Automatisation du métro

Autre révolution programmée, l’automatisation des deux lignes de métro de la cité phocéenne qui comptabilisent aujourd’hui environ la moitié des déplacements. "Nos 36 rames sont en bout de vie (le métro a été mis en service en 1977, ndlr)", indique Pierre Reboud.
Une équipe de la RTM est en train d’élaborer le cahier des charges du futur appel d’offres. Il portera sur l’achat de nouvelles rames (certainement de type BOA), l’installation de portes palières et d’ascenseurs. "Les premières rames automatiques seront livrées en 2019-2020. Tout comme cela nous laissera le temps de modifier l’organisation du métro et du travail ".

Si le climat social est parfois vif à Marseille, le directeur ne se dit pas inquiet pour le passage à l’automatisation. "Sur les 3 500 salariés de la RTM, il faudra recaser 120 conducteurs de métro. Cela ne devrait pas être compliqué", croit-il.

Trois objectifs sont poursuivis : augmenter la régularité et la fréquence et donner plus de souplesse à l’exploitation. "Lors des matches de foot, nous pourrons injecter des rames supplémentaires de manière très simple et offrir des intervalles plus serrés pour gérer les important flux de voyageurs qui se déplacent ces soirs-là".

 
Objectif métropole

La RTM qui a enregistré de bons résultats en 2013 avec une croissance de son trafic de 4% et de ses recettes commerciales de 5%, souhaite aussi devenir la clef de voute des transports collectifs de la future métropole marseillaise.
Cette collectivité qui verra le jour en 2016 englobera la Communauté urbaine de Marseille et les agglomérations d’Aubagne, d’Aix en Provence, de Salon de Provence, de Fos-sur-mer et de Martigues. " Il y a quasiment un consensus pour une approche métropolitaine des transports ", indique Pierre Reboud.

La Régie y voit l'opportunité de créer des synergies fortes avec la Régie départementale des transports, au volant des autocars interurbains Cartreize. "Nous nous voyons fondamentalement comme l’entreprise à choisir pour tout ce qui touche aux prestations transverses comme l’intermodalité, la tarification unique et l’information voyageur centralisée".
Mais pas seulement : "Nous sommes prêts à nous dévouer pour exploiter les réseaux de transports collectifs proches de Marseille".

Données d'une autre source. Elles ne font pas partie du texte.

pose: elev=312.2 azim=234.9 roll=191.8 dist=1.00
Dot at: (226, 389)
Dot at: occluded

Premier acte de ce "dévouement" en juillet 2014 lorsque la RTM prendra les commandes des transports de La Ciotat-Ceyreste. La Régie envisage aussi de se porter candidate pour exploiter ceux d’Aubagne en 2017. Date à laquelle prendra fin le contrat passé entre la communauté d’agglomération du Pays de l’Etoile et Transdev.
Une opportunité d’autant plus accessible qu’Aubagne figure parmi les "actifs " dont le groupe doit se désengager suite à sa fusion avec Veolia Transport. "Dans la mesure où Transdev ne sera pas à nouveau candidat en 2017, la RTM le sera", relève Pierre Reboud.